A source of significant confusion in the employment law field has been the interplay between the Family and Medical Leave Act and the Americans With Disabilities Act.  The issue is what happens when an employee exhausts available FMLA medical leave but still needs more time off.  Does the ADA require employers to allow additional medical leave as a form of reasonable accommodation? 

The Equal Employment Opportunity Commission chimed in on those questions in its May 9, 2016 publication entitled Employer-Provided Leave and the Americans with Disabilities Act.  It noted that a reasonable accommodation is, generally, any change in the work environment or in the way things are customarily done that enables an individual with a disability to enjoy equal employment opportunities.  Reasonable accommodations can include making modifications to existing leave policies and providing leave when needed for a disability, even when an employer does not offer leave to other employees.  The resource document is meant to explain to employers and employees in a clear and practical way how to approach requests for leave as a reasonable accommodation so that employees can manage their health and employers can meet their business needs.”  Just like any other accommodation, the purpose of leave as an accommodation is to give employees with disabilities equal employment opportunities.
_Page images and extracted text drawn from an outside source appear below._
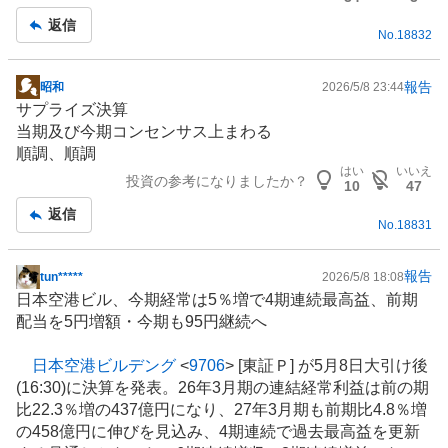
記
返信
No.
18832
事
報告
昭和
2026/5/8 23:44
掲
サプライズ決算
示
当期及び今期コンセンサス上まわる
板
順調、順調
記
はい
いいえ
投資の参考になりましたか？
事
10
47
返信
No.
18831
報告
tun*****
2026/5/8 18:08
掲
日本空港ビル、今期経常は5％増で4期連続最高益、前期
示
配当を5円増額・今期も95円継続へ
板
記
日本空港ビルデング
<
9706
> [東証Ｐ] が5月8日大引け後
事
(16:30)に決算を発表。26年3月期の連結経常利益は前の期
比22.3％増の437億円になり、27年3月期も前期比4.8％増
の458億円に伸びを見込み、4期連続で過去最高益を更新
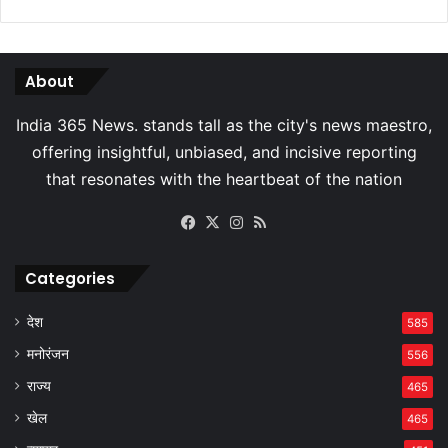
About
Facebook
X
Instagram
RSS
Categories
देश
585
मनोरंजन
556
राज्य
465
खेल
465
The  EEOC observed that the point of the ADA's reasonable accommodation mandate is to compel employers to alter their policies to enable employees with disabilities to work.  Leave as a reasonable accommodation furthers that goal when it enables an employee to return to work after a period of leave.  That's true even if the employer doesn't have a general policy allowing for medical leave and the employee's exhausted all available medical leave under the under the FMLA.  An employer's reasonable accommodation obligations under the ADA may require it to provide a disabled employee with special medical leave as a reasonable accommodation if the employee requires it, as long the employee's medical leave does not create an undue hardship for the employer.

So how's this supposed to work?  The EEOC recognizes that it's incumbent upon employees to notify employers about the need for medical leave related to a disability.  When an employee requests leave for a medical condition, the employer must consider the request as one for a reasonable accommodation under the ADA.  But if the leave request can be honored by an employer's leave policy, the FMLA or a state or local law mandating medical leave, or through workers' compensation, the employer may provide leave through those laws or programs rather than as an ADA reasonable accommodation.  If medical leave is not available through any other method, then an employer should immediately begin the "interactive process" with the employee, which I discussed in an earlier post.

The interaction between the employer and the employee may need to continue after the employee begins medical leave as a reasonable accommodation.  Perhaps the employee doesn't have a set return to work date or needs to extend any planned medical leave.  Both situations may necessitate further employer/employee interaction.  An employer that has granted medical leave with a fixed return date is not allowed to request that the employee provide periodic updates, although the employer may contact the employee to receive an update on the employee's progress.

The EEOC's resource document also discussed the ADA's impact when employee's are returning to work from a medical leave that was granted as an ADA accommodation.  I'll discuss that in a later post.